Apply environment variables sourced from a env.json
in the current working directory. This is a port of the coreybutler/localenvironment Node.js module.
Install
This is a module, so you may be able to just include it in your app via a standard import:
import "github.com/coreybutler/go-localenvironment"
Alternatively, you should be able to use go get
:
go get github.com/coreybutler/go-localenvironment
This package enables a lightweight approach to environment management within an application. It will look for a file called env.json
. If the file exists, each key is added as as an environment variable, accessible via the os.Getenv method. If the file does not exist, it is silently ignored.
Consider the following directory contents:
> dir
- env.json
- main.exe (or whatever executable you generate with `go build`)
env.json
{
"MY_API_KEY": "12345"
}
main.go:
package main
import (
"os"
"log"
"github.com/coreybutler/go-localenvironment"
)
func main() {
err := localenvironment.Apply() // Apply the env.json attributes to the environment variables.
if err != nil {
log.Printf("Error: %s", err)
}
apiKey := os.Getenv("MY_API_KEY")
log.Printf("My API key is %s.", apiKey)
}
Running main.exe
(or equivalent binary) will log My API key is 12345.
. The same Go app can be run in any directory, each with a different env.json
file, potentially yielding different results. It's also possible to change a value in the env.json
file, yielding a different result the next time the app is executed.

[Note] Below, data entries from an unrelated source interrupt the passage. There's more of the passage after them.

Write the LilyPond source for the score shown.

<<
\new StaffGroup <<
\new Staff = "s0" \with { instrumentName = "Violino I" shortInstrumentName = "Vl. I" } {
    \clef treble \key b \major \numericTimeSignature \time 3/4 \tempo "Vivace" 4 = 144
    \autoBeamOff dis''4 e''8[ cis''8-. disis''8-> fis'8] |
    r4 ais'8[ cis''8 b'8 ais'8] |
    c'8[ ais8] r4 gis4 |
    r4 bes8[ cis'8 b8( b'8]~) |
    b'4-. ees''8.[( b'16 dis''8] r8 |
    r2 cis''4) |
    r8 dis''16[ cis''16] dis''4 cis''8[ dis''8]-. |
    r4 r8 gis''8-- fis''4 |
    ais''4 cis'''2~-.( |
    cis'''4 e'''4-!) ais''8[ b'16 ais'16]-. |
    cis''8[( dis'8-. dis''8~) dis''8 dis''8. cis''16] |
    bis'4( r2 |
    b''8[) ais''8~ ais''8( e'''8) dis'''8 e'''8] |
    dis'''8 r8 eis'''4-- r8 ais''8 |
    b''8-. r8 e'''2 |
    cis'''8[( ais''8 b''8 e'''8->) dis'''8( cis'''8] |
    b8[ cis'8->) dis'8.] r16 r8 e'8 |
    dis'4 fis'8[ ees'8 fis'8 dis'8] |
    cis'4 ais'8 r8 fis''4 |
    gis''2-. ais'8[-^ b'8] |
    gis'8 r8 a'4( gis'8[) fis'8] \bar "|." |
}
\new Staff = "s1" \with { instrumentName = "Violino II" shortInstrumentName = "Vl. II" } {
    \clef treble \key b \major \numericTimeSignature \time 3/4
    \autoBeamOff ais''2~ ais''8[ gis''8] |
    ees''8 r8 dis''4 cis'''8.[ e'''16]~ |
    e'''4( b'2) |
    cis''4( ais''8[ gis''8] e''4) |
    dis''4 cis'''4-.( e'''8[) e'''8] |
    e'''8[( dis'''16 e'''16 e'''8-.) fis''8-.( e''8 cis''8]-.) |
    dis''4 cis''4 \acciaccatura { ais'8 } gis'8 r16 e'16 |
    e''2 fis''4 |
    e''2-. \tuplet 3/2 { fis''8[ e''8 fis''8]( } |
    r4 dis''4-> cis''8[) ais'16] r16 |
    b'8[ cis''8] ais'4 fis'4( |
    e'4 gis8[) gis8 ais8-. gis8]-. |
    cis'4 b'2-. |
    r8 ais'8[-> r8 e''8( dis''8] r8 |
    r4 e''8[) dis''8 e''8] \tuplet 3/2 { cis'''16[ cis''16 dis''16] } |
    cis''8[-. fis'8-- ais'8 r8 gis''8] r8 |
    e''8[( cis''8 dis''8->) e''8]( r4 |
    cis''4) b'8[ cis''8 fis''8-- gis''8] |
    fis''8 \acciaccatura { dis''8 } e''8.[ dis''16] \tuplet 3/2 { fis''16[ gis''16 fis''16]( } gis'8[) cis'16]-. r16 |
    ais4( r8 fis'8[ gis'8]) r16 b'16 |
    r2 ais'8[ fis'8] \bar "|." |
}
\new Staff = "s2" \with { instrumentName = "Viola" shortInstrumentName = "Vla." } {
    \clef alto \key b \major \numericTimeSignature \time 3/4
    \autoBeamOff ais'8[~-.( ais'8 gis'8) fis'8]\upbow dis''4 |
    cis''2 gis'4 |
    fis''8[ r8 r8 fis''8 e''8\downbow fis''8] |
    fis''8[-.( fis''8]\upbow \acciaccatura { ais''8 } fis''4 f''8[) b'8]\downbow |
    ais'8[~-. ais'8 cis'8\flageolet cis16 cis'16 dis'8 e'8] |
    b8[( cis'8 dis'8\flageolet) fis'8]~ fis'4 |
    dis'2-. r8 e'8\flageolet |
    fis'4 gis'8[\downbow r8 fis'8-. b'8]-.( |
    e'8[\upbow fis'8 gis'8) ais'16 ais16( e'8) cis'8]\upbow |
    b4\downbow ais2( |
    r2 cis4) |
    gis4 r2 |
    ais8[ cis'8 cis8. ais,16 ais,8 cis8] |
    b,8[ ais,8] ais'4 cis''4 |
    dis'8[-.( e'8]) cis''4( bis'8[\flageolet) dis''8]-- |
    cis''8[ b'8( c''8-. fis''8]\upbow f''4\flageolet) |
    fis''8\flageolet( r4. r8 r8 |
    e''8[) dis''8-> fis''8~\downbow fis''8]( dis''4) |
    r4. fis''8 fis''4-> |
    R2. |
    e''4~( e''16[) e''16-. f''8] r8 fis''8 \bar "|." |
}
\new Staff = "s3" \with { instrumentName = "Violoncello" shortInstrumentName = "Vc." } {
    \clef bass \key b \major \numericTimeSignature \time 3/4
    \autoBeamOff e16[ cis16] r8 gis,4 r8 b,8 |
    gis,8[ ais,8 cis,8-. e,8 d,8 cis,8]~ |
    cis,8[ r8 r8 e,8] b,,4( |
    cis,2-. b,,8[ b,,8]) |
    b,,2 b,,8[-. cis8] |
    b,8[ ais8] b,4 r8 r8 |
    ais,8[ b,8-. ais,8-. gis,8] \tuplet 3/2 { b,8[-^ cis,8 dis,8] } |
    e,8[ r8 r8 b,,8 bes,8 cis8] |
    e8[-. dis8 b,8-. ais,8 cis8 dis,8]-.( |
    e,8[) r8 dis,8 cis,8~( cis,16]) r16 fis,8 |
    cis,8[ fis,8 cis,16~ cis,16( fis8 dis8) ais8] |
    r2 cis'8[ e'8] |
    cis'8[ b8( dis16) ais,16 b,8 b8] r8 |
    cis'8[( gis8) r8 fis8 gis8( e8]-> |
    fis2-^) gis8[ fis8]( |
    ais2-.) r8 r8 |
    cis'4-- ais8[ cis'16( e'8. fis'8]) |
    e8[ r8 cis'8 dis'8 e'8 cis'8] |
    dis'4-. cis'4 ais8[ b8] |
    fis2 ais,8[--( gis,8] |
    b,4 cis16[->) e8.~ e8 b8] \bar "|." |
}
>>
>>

Variables applied by localenvironment are added to the environment. If MY_API_URL
is defined somewhere else, it will still be available whether localenvironment applies env.json
variables or not.
In the case of a conflicting variable, localenvironment will override existing values at runtime only. In the scenario where MY_API_KEY=abcde
is defined beforehand, the localenvironment variable will override the value of MY_API_KEY
(i.e. it will be 12345
).
This module automatically expands nested JSON properties (flattens attribute names).
For example:
{
"a": {
"b": {
"c": "something"
}
}
}
The data structure above would be flattened into an environment variable called A_B_C
, ith a value of something
.
It is possible to specify an alternative JSON file using the ApplyFile
method:
package main
import (
"os"
"log"
"github.com/coreybutler/go-localenvironment"
)
func main() {
err := localenvironment.ApplyFile("/path/to/config.json") // Apply your own attributes to the environment variables.
if err != nil {
log.Printf("Error: %s", err)
}
apiKey := os.Getenv("...")
}
While less common, there are circumstances where it is useful to apply more than one configuration to the environment variables. The ApplyFiles
method supports this.
package main
import (
"os"
"log"
"github.com/coreybutler/go-localenvironment"
)
func main() {
err := localenvironment.ApplyFiles(
"/path/to/config.json",
"/path/to/other.json"
) // Apply your own attributes to the environment variables.
if err != nil {
log.Printf("Error: %s", err)
}
apiKey := os.Getenv("...")
}
Building configurable systems can be more time consuming than necessary. Definimh environment variables in a JSON file can provide a smooth workflow and a flexible application. This allows every developer to tweak environment variables while working on their own local instance of the code, without having to write complicated build tooling to configure a bunch of environment variables.
We use this pretty regularly when building applications that will ultimately run in Docker, as background daemons/services, and even command line tools. This also helps prevent publishing sensitive configuration information (like API keys and secrets).
There are also programs written that function differently if an environment variable exists. This module won't fire an error if it doesn't find the env.json
, so it's easy to manipulate the environment simply by commenting out some code or changing a file name.
Your mileage will vary, but we've found this to be much simpler than writing shell/batch files and other wrappers to manage environment variables, especially when there are a large number of variables.